Most of what today is termed AI, such as the GPTs (Generative Pre-training Transformers) like ChatGPT, is deep learning. Unlike AI, DL is “really a proper technical term,” Kim explains. “It has real meaning in the computer science and machine learning world. To be very exact, DL models are by definition sort of deep, multilayer neural networks.”

DL algorithms, which are a subset of machine learning, have layers of nodes that can receive input data and output data between nodes of the same layer as well as subsequent layers, abstracting the data into higher-level representations. The network is trained by altering the weights of nodal connections based on previous data, in an iterative fashion, allowing it to find and learn non-linear relationships and deliver outputs that are not necessarily the sum of its inputs.
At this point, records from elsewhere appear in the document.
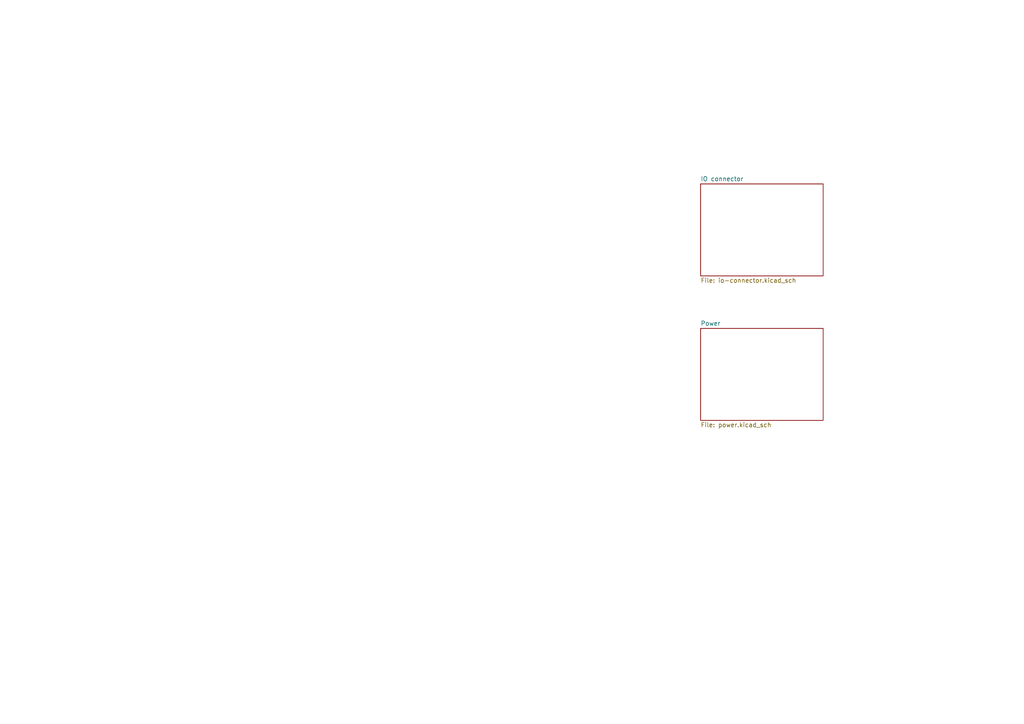
<source format=kicad_sch>
(kicad_sch
	(version 20231120)
	(generator "eeschema")
	(generator_version "8.0")
	(uuid "c5fd18a3-9aa0-4151-b6e0-94da3d606686")
	(paper "A4")
	(title_block
		(title "${Project Designation}")
		(date "2024-06-30")
		(rev "${Revision}")
		(comment 1 "${Project Title}")
		(comment 2 "POWER")
		(comment 3 "${Part Number}")
	)
	(lib_symbols)
	(sheet
		(at 203.2 53.34)
		(size 35.56 26.67)
		(fields_autoplaced yes)
		(stroke
			(width 0.1524)
			(type solid)
		)
		(fill
			(color 0 0 0 0.0000)
		)
		(uuid "18f7336f-a690-48df-b715-4238d1ad6e95")
		(property "Sheetname" "IO connector"
			(at 203.2 52.6284 0)
			(effects
				(font
					(size 1.27 1.27)
				)
				(justify left bottom)
			)
		)
		(property "Sheetfile" "io-connector.kicad_sch"
			(at 203.2 80.5946 0)
			(effects
				(font
					(size 1.27 1.27)
				)
				(justify left top)
			)
		)
		(instances
			(project "ecap5-bsom"
				(path "/c5fd18a3-9aa0-4151-b6e0-94da3d606686"
					(page "3")
				)
			)
		)
	)
	(sheet
		(at 203.2 95.25)
		(size 35.56 26.67)
		(fields_autoplaced yes)
		(stroke
			(width 0.1524)
			(type solid)
		)
		(fill
			(color 0 0 0 0.0000)
		)
		(uuid "75c84b0f-c428-4bdf-a9d0-2de4281daa69")
		(property "Sheetname" "Power"
			(at 203.2 94.5384 0)
			(effects
				(font
					(size 1.27 1.27)
				)
				(justify left bottom)
			)
		)
		(property "Sheetfile" "power.kicad_sch"
			(at 203.2 122.5046 0)
			(effects
				(font
					(size 1.27 1.27)
				)
				(justify left top)
			)
		)
		(instances
			(project "ecap5-bsom"
				(path "/c5fd18a3-9aa0-4151-b6e0-94da3d606686"
					(page "2")
				)
			)
		)
	)
	(sheet_instances
		(path "/"
			(page "1")
		)
	)
)

</source>
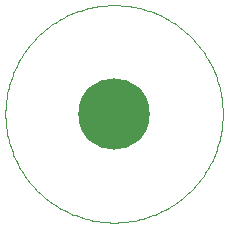
<source format=gbs>
G04 EAGLE Gerber RS-274X export*
G75*
%MOMM*%
%FSLAX34Y34*%
%LPD*%
%INMask_Bottom*%
%IPPOS*%
%AMOC8*
5,1,8,0,0,1.08239X$1,22.5*%
G01*
%ADD10C,0.000000*%
%ADD11C,6.045200*%


D10*
X92000Y184000D02*
X89777Y183973D01*
X87555Y183893D01*
X85336Y183758D01*
X83121Y183571D01*
X80911Y183329D01*
X78707Y183035D01*
X76511Y182687D01*
X74324Y182286D01*
X72148Y181833D01*
X69983Y181327D01*
X67831Y180769D01*
X65693Y180159D01*
X63570Y179497D01*
X61464Y178785D01*
X59376Y178021D01*
X57307Y177208D01*
X55258Y176345D01*
X53231Y175432D01*
X51226Y174471D01*
X49245Y173462D01*
X47290Y172405D01*
X45360Y171301D01*
X43457Y170151D01*
X41583Y168955D01*
X39738Y167715D01*
X37924Y166430D01*
X36141Y165101D01*
X34391Y163730D01*
X32675Y162317D01*
X30993Y160863D01*
X29347Y159369D01*
X27737Y157835D01*
X26165Y156263D01*
X24631Y154653D01*
X23137Y153007D01*
X21683Y151325D01*
X20270Y149609D01*
X18899Y147859D01*
X17570Y146076D01*
X16285Y144262D01*
X15045Y142417D01*
X13849Y140543D01*
X12699Y138640D01*
X11595Y136710D01*
X10538Y134755D01*
X9529Y132774D01*
X8568Y130769D01*
X7655Y128742D01*
X6792Y126693D01*
X5979Y124624D01*
X5215Y122536D01*
X4503Y120430D01*
X3841Y118307D01*
X3231Y116169D01*
X2673Y114017D01*
X2167Y111852D01*
X1714Y109676D01*
X1313Y107489D01*
X965Y105293D01*
X671Y103089D01*
X429Y100879D01*
X242Y98664D01*
X107Y96445D01*
X27Y94223D01*
X0Y92000D01*
X27Y89777D01*
X107Y87555D01*
X242Y85336D01*
X429Y83121D01*
X671Y80911D01*
X965Y78707D01*
X1313Y76511D01*
X1714Y74324D01*
X2167Y72148D01*
X2673Y69983D01*
X3231Y67831D01*
X3841Y65693D01*
X4503Y63570D01*
X5215Y61464D01*
X5979Y59376D01*
X6792Y57307D01*
X7655Y55258D01*
X8568Y53231D01*
X9529Y51226D01*
X10538Y49245D01*
X11595Y47290D01*
X12699Y45360D01*
X13849Y43457D01*
X15045Y41583D01*
X16285Y39738D01*
X17570Y37924D01*
X18899Y36141D01*
X20270Y34391D01*
X21683Y32675D01*
X23137Y30993D01*
X24631Y29347D01*
X26165Y27737D01*
X27737Y26165D01*
X29347Y24631D01*
X30993Y23137D01*
X32675Y21683D01*
X34391Y20270D01*
X36141Y18899D01*
X37924Y17570D01*
X39738Y16285D01*
X41583Y15045D01*
X43457Y13849D01*
X45360Y12699D01*
X47290Y11595D01*
X49245Y10538D01*
X51226Y9529D01*
X53231Y8568D01*
X55258Y7655D01*
X57307Y6792D01*
X59376Y5979D01*
X61464Y5215D01*
X63570Y4503D01*
X65693Y3841D01*
X67831Y3231D01*
X69983Y2673D01*
X72148Y2167D01*
X74324Y1714D01*
X76511Y1313D01*
X78707Y965D01*
X80911Y671D01*
X83121Y429D01*
X85336Y242D01*
X87555Y107D01*
X89777Y27D01*
X92000Y0D01*
X94223Y27D01*
X96445Y107D01*
X98664Y242D01*
X100879Y429D01*
X103089Y671D01*
X105293Y965D01*
X107489Y1313D01*
X109676Y1714D01*
X111852Y2167D01*
X114017Y2673D01*
X116169Y3231D01*
X118307Y3841D01*
X120430Y4503D01*
X122536Y5215D01*
X124624Y5979D01*
X126693Y6792D01*
X128742Y7655D01*
X130769Y8568D01*
X132774Y9529D01*
X134755Y10538D01*
X136710Y11595D01*
X138640Y12699D01*
X140543Y13849D01*
X142417Y15045D01*
X144262Y16285D01*
X146076Y17570D01*
X147859Y18899D01*
X149609Y20270D01*
X151325Y21683D01*
X153007Y23137D01*
X154653Y24631D01*
X156263Y26165D01*
X157835Y27737D01*
X159369Y29347D01*
X160863Y30993D01*
X162317Y32675D01*
X163730Y34391D01*
X165101Y36141D01*
X166430Y37924D01*
X167715Y39738D01*
X168955Y41583D01*
X170151Y43457D01*
X171301Y45360D01*
X172405Y47290D01*
X173462Y49245D01*
X174471Y51226D01*
X175432Y53231D01*
X176345Y55258D01*
X177208Y57307D01*
X178021Y59376D01*
X178785Y61464D01*
X179497Y63570D01*
X180159Y65693D01*
X180769Y67831D01*
X181327Y69983D01*
X181833Y72148D01*
X182286Y74324D01*
X182687Y76511D01*
X183035Y78707D01*
X183329Y80911D01*
X183571Y83121D01*
X183758Y85336D01*
X183893Y87555D01*
X183973Y89777D01*
X184000Y92000D01*
X183973Y94223D01*
X183893Y96445D01*
X183758Y98664D01*
X183571Y100879D01*
X183329Y103089D01*
X183035Y105293D01*
X182687Y107489D01*
X182286Y109676D01*
X181833Y111852D01*
X181327Y114017D01*
X180769Y116169D01*
X180159Y118307D01*
X179497Y120430D01*
X178785Y122536D01*
X178021Y124624D01*
X177208Y126693D01*
X176345Y128742D01*
X175432Y130769D01*
X174471Y132774D01*
X173462Y134755D01*
X172405Y136710D01*
X171301Y138640D01*
X170151Y140543D01*
X168955Y142417D01*
X167715Y144262D01*
X166430Y146076D01*
X165101Y147859D01*
X163730Y149609D01*
X162317Y151325D01*
X160863Y153007D01*
X159369Y154653D01*
X157835Y156263D01*
X156263Y157835D01*
X154653Y159369D01*
X153007Y160863D01*
X151325Y162317D01*
X149609Y163730D01*
X147859Y165101D01*
X146076Y166430D01*
X144262Y167715D01*
X142417Y168955D01*
X140543Y170151D01*
X138640Y171301D01*
X136710Y172405D01*
X134755Y173462D01*
X132774Y174471D01*
X130769Y175432D01*
X128742Y176345D01*
X126693Y177208D01*
X124624Y178021D01*
X122536Y178785D01*
X120430Y179497D01*
X118307Y180159D01*
X116169Y180769D01*
X114017Y181327D01*
X111852Y181833D01*
X109676Y182286D01*
X107489Y182687D01*
X105293Y183035D01*
X103089Y183329D01*
X100879Y183571D01*
X98664Y183758D01*
X96445Y183893D01*
X94223Y183973D01*
X92000Y184000D01*
D11*
X92000Y92000D03*
M02*

</source>
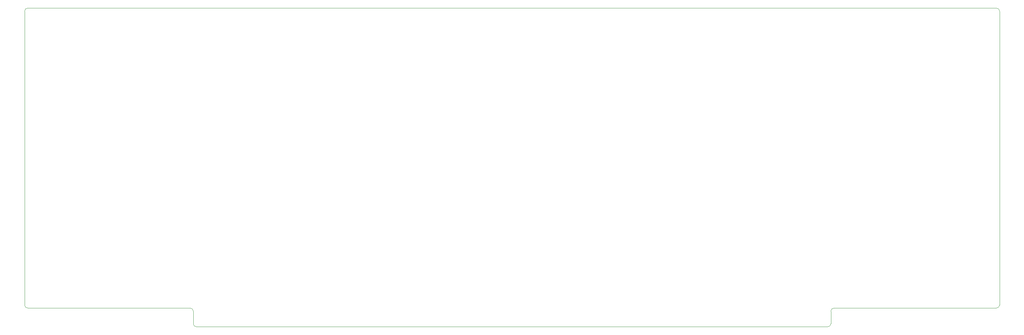
<source format=gbr>
%TF.GenerationSoftware,KiCad,Pcbnew,8.0.3*%
%TF.CreationDate,2024-09-04T21:23:11+02:00*%
%TF.ProjectId,ferntypes,6665726e-7479-4706-9573-2e6b69636164,rev?*%
%TF.SameCoordinates,Original*%
%TF.FileFunction,Profile,NP*%
%FSLAX46Y46*%
G04 Gerber Fmt 4.6, Leading zero omitted, Abs format (unit mm)*
G04 Created by KiCad (PCBNEW 8.0.3) date 2024-09-04 21:23:11*
%MOMM*%
%LPD*%
G01*
G04 APERTURE LIST*
%TA.AperFunction,Profile*%
%ADD10C,0.100000*%
%TD*%
G04 APERTURE END LIST*
D10*
X23812500Y-32543750D02*
G75*
G02*
X24606250Y-31750000I793750J0D01*
G01*
X24606250Y-107950000D02*
G75*
G02*
X23812500Y-107156250I50J793800D01*
G01*
X270668750Y-31750000D02*
X24606250Y-31750000D01*
X67468750Y-112712500D02*
G75*
G02*
X66675000Y-111918750I50J793800D01*
G01*
X65881250Y-107950000D02*
G75*
G02*
X66675000Y-108743750I-50J-793800D01*
G01*
X271462500Y-107156250D02*
G75*
G02*
X270668750Y-107950000I-793800J50D01*
G01*
X271462500Y-32543750D02*
X271462500Y-107156250D01*
X270668750Y-107950000D02*
X229393750Y-107950000D01*
X270668750Y-31750000D02*
G75*
G02*
X271462500Y-32543750I-50J-793800D01*
G01*
X228600000Y-111918750D02*
G75*
G02*
X227806250Y-112712500I-793800J50D01*
G01*
X23812500Y-107156250D02*
X23812500Y-32543750D01*
X65881250Y-107950000D02*
X24606250Y-107950000D01*
X66675000Y-111918750D02*
X66675000Y-108743750D01*
X228600000Y-108743750D02*
X228600000Y-111918750D01*
X228600000Y-108743750D02*
G75*
G02*
X229393750Y-107950000I793800J-50D01*
G01*
X227806250Y-112712500D02*
X67468750Y-112712500D01*
M02*

</source>
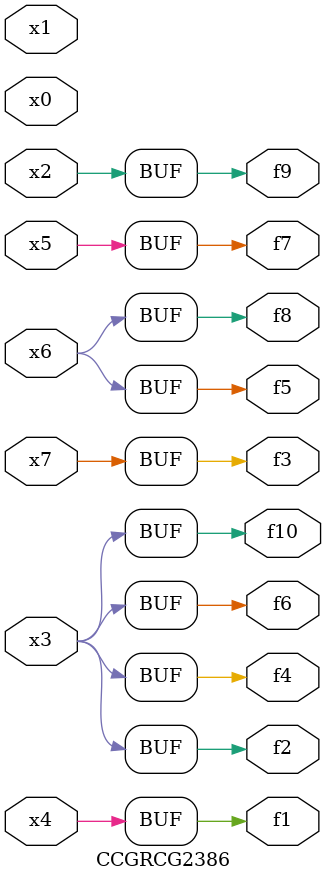
<source format=v>
module CCGRCG2386(
	input x0, x1, x2, x3, x4, x5, x6, x7,
	output f1, f2, f3, f4, f5, f6, f7, f8, f9, f10
);
	assign f1 = x4;
	assign f2 = x3;
	assign f3 = x7;
	assign f4 = x3;
	assign f5 = x6;
	assign f6 = x3;
	assign f7 = x5;
	assign f8 = x6;
	assign f9 = x2;
	assign f10 = x3;
endmodule

</source>
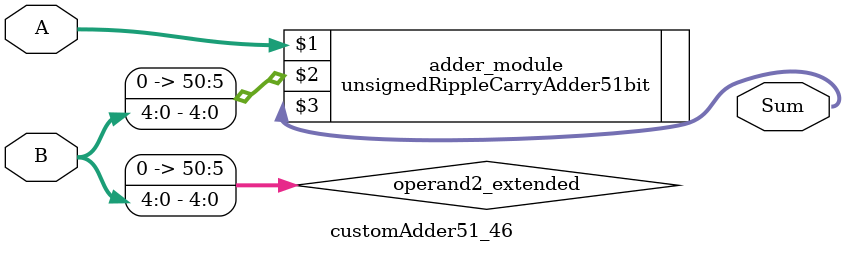
<source format=v>
module customAdder51_46(
                        input [50 : 0] A,
                        input [4 : 0] B,
                        
                        output [51 : 0] Sum
                );

        wire [50 : 0] operand2_extended;
        
        assign operand2_extended =  {46'b0, B};
        
        unsignedRippleCarryAdder51bit adder_module(
            A,
            operand2_extended,
            Sum
        );
        
        endmodule
        
</source>
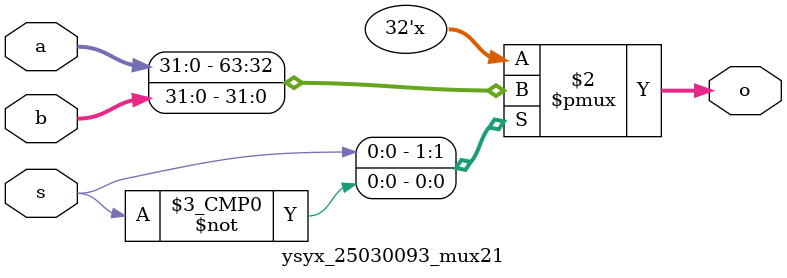
<source format=v>

module ysyx_25030093_mux21(
    input [31:0] a,
    input [31:0] b,
    input s,
    output  reg [31:0] o
);

always @(*) begin
    case(s)
    1'b1: o = a;
    1'b0: o = b;
    endcase
end

endmodule
</source>
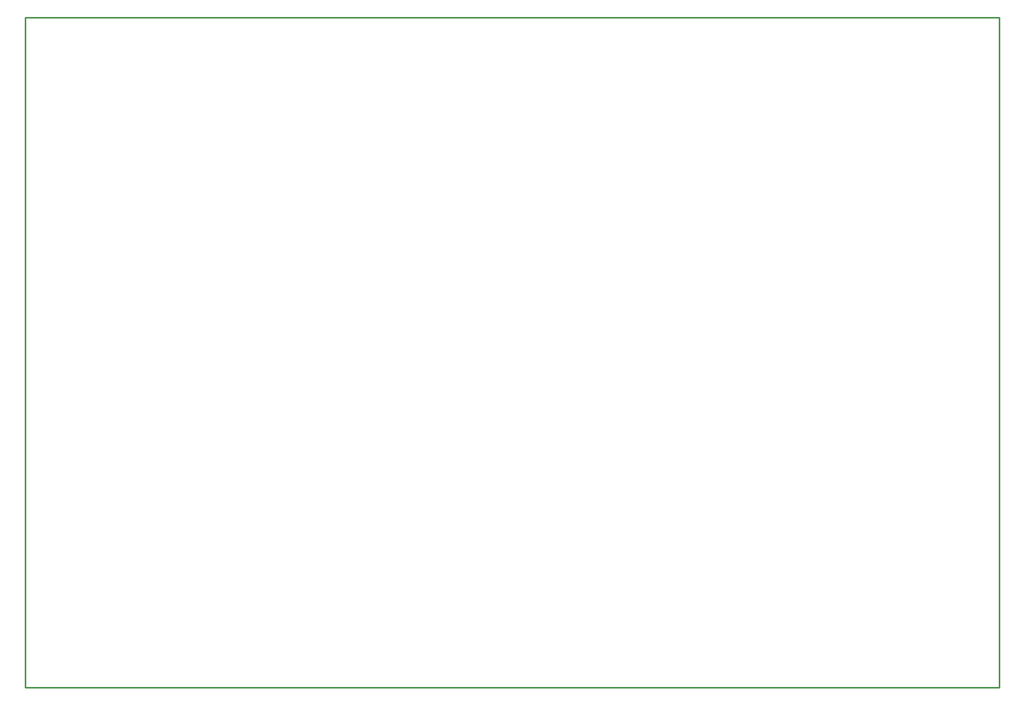
<source format=gbr>
G04 EAGLE Gerber RS-274X export*
G75*
%MOMM*%
%FSLAX34Y34*%
%LPD*%
%IN*%
%IPPOS*%
%AMOC8*
5,1,8,0,0,1.08239X$1,22.5*%
G01*
%ADD10C,0.254000*%


D10*
X0Y0D02*
X1600000Y0D01*
X1600000Y1101600D01*
X0Y1101600D01*
X0Y0D01*
M02*

</source>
DL approaches are “just giant models that make less assumptions than traditional ML models,” DePristo says. This makes them excel at things like pattern recognition. “They have enough parameters that they can learn astronomically complicated things, and it turns out that we can train them to do that.”

How does DL work for antibodies?

There are two broad categories under which most DL antibody engineering models fall: sequence-based and structure-based.

There are a host of protein sequences available in UniProt and other public and proprietary protein databases. A lot of work has been done to date on modeling proteins using natural language—essentially treating amino acids as words, and allowing the algorithm to learn how they are put together to form protein sentences. “You can just train an effectively off-the shelf language model on these sequences, and then the language model learns quite well how a protein sequence looks,” Kim notes. “These models have since been used to suggest mutations to existing antibodies—lead candidates or whatever—and then more often than not these suggestions lead to an improvement of antibody properties. You can also use the models to generate antibodies” de novo.

Newer on the scene are DL models that take an antibody’s structure as their inputs and outputs. “We usually use some sort of coordinate-based representation of proteins,” Kim says. To make sense of these, a set of technologies had to be built with an infrastructure that can efficiently reason in 3D space rather than the 1D linear space inhabited by natural language. “The field has made tremendous progress in the past five, six, seven years.”

More than just affinity

Traditionally antibodies were selected for their ability to stick to their target, and “any other property was a distant second, so you often got high affinity antibodies that had bad properties,” DePristo points out. AI is well suited for simultaneously optimizing multiple properties like affinity and specificity, but also safety profiles, physicochemical parameters, and others related to what are collectively known as “developability.”

“At BigHat, we solve these problems by having an integrated wet lab. Every week, we make thousands of antibodies and measure these properties,” and feed the data back into the program, he explains. It suggests mutations, which are then included in the next round of antibodies that are produced and tested, the data from that round fed back, and so on until an optimum combination of properties can be achieved.

Designing antibodies

Kim remarks that advances in protein ML in general have been amazingly fast over the past few years, with no signs of slowing down. “Sequence-based models are already having an impact—they really work for making antibodies better.”

This leads him to predict that soon (he couldn’t commit to how soon) most antibodies will be designed on the computer. And eventually it will become like ordering a CRISPR/Cas9 guide RNA: “You go online, you order five, and a couple of them are tenable.”